La investigación se hizo cuesta arriba. Eran limitados los medios que tenía para responder dudas, y eso frenaba mi escritura. De haber redactado una historia actual, no hubiese tenido ese problema porque podría dedicarme a labrar la trama sin dedicar demasiado tiempo a la búsqueda de información (que siempre es necesaria).
Por ejemplo, si quisiese tratar un conflicto de amistades en la época actual, sería fácil para mí situar a los personajes y hacerlos conversar. La escena podría suceder un viernes de pizza y cervezas, y, sin mucha dificultad, podría hacer que uno de los protagonistas haga una confesión cuando uno de los amigos ha ido al baño.

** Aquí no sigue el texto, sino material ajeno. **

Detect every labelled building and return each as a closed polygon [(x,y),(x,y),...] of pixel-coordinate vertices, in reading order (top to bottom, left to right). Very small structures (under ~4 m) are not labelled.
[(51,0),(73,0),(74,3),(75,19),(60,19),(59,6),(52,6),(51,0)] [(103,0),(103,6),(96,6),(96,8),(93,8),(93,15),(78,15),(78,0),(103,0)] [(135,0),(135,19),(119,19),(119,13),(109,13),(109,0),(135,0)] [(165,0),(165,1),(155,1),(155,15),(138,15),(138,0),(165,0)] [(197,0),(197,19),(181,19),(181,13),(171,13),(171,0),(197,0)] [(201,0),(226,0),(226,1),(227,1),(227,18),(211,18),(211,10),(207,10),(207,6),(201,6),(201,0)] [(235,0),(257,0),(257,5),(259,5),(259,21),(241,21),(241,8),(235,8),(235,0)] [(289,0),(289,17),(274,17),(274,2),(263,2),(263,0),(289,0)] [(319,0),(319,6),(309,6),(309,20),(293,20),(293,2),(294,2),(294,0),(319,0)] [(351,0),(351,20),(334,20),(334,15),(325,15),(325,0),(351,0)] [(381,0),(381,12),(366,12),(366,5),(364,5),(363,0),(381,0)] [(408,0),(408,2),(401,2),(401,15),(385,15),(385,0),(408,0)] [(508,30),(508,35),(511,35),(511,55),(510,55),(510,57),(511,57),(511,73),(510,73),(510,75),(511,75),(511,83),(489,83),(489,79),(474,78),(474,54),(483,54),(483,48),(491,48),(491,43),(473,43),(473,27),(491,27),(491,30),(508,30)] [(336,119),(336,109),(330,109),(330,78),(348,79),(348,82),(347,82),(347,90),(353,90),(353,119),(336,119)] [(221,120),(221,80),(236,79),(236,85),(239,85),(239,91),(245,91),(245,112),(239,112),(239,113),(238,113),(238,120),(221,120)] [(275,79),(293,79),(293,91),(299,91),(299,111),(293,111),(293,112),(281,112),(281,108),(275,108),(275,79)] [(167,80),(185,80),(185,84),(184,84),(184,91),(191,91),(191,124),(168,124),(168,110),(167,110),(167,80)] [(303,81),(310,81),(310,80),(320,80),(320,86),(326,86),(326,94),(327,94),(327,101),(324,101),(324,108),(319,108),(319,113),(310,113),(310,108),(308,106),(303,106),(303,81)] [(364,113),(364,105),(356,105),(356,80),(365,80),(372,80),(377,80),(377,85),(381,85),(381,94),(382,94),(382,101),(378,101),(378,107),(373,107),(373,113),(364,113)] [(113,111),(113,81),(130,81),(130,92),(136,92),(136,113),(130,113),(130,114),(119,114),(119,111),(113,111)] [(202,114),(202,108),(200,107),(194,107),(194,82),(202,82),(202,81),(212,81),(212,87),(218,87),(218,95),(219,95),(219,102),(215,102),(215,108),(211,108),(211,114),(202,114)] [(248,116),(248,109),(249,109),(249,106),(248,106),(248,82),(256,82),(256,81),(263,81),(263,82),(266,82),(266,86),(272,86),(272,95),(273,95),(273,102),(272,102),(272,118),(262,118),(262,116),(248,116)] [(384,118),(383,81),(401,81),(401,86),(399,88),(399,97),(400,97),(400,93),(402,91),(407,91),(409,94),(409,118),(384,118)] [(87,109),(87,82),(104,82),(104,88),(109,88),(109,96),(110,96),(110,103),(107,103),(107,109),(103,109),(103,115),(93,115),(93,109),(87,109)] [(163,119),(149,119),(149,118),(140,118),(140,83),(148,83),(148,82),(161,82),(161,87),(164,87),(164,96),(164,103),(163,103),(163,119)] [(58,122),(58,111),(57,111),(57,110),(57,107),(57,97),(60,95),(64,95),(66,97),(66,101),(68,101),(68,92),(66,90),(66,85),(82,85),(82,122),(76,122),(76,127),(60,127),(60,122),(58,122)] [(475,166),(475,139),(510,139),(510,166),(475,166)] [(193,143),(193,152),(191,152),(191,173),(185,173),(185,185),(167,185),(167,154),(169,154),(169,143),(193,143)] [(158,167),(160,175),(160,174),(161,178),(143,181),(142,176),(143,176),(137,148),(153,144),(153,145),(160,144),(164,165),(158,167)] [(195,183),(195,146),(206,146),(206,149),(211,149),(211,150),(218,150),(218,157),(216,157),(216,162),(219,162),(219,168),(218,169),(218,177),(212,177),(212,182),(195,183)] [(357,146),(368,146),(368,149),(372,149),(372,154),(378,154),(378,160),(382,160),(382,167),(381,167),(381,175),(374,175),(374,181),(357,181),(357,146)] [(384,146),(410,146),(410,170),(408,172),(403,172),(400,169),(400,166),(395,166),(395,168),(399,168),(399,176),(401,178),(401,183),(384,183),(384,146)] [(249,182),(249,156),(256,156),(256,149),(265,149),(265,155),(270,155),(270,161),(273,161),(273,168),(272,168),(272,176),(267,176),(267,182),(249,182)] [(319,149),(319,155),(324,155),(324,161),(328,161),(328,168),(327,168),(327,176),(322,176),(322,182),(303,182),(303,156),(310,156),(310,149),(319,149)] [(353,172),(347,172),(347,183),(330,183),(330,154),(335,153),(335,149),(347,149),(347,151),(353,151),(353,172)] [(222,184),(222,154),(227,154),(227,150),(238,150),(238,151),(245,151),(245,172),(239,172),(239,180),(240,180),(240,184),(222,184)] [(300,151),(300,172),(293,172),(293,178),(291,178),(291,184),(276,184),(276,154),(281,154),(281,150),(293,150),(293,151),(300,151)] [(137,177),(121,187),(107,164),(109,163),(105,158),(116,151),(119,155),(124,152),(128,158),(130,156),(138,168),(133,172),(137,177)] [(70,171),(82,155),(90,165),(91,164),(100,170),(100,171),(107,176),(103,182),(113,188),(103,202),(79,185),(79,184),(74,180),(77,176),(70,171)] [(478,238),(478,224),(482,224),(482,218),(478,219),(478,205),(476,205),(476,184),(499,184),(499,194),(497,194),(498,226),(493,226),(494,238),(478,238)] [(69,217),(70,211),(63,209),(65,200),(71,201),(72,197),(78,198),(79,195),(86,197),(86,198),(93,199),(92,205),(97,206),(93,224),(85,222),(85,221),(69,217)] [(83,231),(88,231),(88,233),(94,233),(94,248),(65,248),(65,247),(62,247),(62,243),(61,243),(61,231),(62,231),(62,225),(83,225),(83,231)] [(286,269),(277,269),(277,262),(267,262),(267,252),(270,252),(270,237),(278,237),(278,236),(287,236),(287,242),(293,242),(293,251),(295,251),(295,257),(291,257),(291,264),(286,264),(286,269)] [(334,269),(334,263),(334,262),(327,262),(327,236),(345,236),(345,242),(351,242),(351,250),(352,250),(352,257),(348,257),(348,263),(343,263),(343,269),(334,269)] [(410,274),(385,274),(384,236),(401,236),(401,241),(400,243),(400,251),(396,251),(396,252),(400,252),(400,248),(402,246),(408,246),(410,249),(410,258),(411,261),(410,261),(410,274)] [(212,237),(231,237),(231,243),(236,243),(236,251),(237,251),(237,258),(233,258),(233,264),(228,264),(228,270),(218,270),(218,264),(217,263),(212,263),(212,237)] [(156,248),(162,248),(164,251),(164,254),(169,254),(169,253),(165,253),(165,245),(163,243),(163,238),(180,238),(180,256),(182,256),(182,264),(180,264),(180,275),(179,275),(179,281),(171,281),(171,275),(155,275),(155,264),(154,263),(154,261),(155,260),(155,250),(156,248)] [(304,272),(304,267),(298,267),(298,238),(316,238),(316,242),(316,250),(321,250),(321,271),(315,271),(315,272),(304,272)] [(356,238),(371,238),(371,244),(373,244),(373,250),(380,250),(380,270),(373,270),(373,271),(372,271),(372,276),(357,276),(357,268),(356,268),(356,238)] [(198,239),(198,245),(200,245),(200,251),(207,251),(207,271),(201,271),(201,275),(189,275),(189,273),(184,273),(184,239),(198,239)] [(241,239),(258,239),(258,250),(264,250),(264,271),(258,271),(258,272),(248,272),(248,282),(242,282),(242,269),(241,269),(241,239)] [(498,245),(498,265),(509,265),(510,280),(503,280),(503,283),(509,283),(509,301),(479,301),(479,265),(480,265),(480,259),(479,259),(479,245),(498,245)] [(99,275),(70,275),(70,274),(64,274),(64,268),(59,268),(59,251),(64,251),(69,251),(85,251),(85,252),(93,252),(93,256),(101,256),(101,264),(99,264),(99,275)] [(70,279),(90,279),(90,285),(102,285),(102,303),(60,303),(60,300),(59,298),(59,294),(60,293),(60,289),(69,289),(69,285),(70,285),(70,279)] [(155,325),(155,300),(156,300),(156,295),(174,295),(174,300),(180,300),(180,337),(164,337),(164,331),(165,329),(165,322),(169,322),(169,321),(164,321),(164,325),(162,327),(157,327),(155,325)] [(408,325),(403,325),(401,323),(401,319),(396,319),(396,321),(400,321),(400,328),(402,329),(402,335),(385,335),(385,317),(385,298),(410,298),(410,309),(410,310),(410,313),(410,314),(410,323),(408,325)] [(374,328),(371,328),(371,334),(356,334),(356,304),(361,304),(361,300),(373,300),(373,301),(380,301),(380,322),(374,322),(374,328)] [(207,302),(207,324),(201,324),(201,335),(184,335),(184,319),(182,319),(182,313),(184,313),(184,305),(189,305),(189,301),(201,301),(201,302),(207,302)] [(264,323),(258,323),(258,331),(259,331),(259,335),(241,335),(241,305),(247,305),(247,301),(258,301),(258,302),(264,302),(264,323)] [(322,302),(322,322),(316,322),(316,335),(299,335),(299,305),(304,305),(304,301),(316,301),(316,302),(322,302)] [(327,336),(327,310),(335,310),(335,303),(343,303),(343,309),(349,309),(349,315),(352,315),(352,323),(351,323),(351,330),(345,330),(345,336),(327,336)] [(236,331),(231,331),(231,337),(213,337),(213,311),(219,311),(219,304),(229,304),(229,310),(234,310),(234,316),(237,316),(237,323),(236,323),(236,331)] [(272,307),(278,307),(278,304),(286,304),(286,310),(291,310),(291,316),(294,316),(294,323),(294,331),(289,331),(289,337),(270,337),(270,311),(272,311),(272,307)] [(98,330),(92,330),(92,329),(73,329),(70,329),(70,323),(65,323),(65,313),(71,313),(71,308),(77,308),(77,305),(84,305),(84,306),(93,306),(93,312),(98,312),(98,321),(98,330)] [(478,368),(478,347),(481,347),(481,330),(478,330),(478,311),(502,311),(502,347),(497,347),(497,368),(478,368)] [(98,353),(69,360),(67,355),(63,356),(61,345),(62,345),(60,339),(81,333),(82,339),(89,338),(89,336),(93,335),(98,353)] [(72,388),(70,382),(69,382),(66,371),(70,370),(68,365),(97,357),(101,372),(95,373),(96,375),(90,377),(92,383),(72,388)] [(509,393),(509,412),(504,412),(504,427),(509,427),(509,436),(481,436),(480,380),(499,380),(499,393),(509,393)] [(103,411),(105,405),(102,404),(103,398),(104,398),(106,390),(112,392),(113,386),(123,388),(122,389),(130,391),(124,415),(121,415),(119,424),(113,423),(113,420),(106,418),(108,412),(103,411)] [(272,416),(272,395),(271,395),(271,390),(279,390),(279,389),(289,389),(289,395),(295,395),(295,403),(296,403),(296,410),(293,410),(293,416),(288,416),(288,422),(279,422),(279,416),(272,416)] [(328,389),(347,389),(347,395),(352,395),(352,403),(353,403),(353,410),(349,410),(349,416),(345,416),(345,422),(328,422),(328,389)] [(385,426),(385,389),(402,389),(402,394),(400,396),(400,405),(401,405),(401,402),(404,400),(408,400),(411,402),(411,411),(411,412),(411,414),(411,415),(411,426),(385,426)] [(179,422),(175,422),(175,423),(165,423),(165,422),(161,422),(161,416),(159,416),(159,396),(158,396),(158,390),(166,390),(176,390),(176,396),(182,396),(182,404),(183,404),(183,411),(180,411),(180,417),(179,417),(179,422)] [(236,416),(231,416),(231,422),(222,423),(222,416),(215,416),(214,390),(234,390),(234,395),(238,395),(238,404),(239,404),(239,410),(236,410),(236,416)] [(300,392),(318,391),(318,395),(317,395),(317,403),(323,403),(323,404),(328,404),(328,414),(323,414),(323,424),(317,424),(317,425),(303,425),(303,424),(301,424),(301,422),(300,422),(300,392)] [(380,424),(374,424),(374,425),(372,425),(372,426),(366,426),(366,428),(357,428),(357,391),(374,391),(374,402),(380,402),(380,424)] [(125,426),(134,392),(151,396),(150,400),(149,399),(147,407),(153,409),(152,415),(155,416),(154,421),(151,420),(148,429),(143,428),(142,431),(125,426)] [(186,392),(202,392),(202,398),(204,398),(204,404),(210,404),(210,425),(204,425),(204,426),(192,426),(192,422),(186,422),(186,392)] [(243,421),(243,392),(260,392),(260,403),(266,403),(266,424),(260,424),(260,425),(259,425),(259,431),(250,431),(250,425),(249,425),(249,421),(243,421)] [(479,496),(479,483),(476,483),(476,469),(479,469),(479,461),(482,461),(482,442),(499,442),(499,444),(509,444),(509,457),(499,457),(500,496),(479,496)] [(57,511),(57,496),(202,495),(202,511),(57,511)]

Pero tratar ese evento en el siglo XIX, época en la que se desarrolla mi novela, me obligó a recopilar más datos. Para reunir a unos amigos en una mesa necesitaba saber qué tipo de comidas se ingerían entonces. ¿Existía la arepa?, ¿en qué artefacto cocinaban?, ¿había baños dentro de las casas?, ¿o los personajes tendrían que utilizar letrinas fuera de ellas? En esos detalles que no son realmente relevantes para la historia, pero que son imprescindibles para hacer que esta se mueva, gasté un tiempo considerable. Y a veces la respuesta no era tan sencilla.
Ese bloqueo me hacía sentir mal; si me sentaba a escribir y apenas lograba sumar diez palabras al texto, terminaba incómodo por saber no estar avanzando lo suficiente como para terminar el manuscrito pronto; y cuando decidía no escribir, para evitar esa frustración, también me sentía decepcionado por tener la seguridad de que así no habría forma de culminar la novela.
Durante el tedioso proceso me preguntaba por qué carajo me había metido en un proyecto así, tan complicado para mí. Quizá si me hubiese propuesto aprender a tocar guitarra habría sido más feliz, porque los pasos que hay que seguir para alcanzar la meta están establecidos y tienen un orden claro. En cambio, no tenía un manual para autores noveles.
Pero nunca abandoné porque el sentimiento de fracaso hubiese sido peor. No quería dejar un trabajo inconcluso, y menos a uno al que ya le había dedicado tanto tiempo. Y poco a poco terminé. Y la satisfacción de ese logro me dejó con ganas de seguir creando.
Todavía no tengo claro cómo escribiré la próxima novela. Tengo en mente varios temas, pero todavía debo aterrizarlos y convertirlos en ideas concretas para luego ver como entrelazarlos y forjar una estructura. Tal vez termine escribiendo algo completamente distinto a lo planeado inicialmente, pero necesito esa piedra angular que me permita iniciar el proceso de mutación.
Cadáver eterno es la historia de Gottfried Knoche, un médico prusiano que se instala en La Guaira a mediados del siglo XIX, justo cuando la epidemia del cólera causa estragos en la ciudad. Y mientras el mal atraviesa los cordones sanitarios y se abre paso por la nación, Gottfried, quien desde pequeño había mostrado interés por la muerte, pretende desarrollar un método sencillo y discreto para embalsamar cadáveres; una sustancia que le permitirá momificar sin necesidad de abrir los cuerpos y extraer sus entrañas.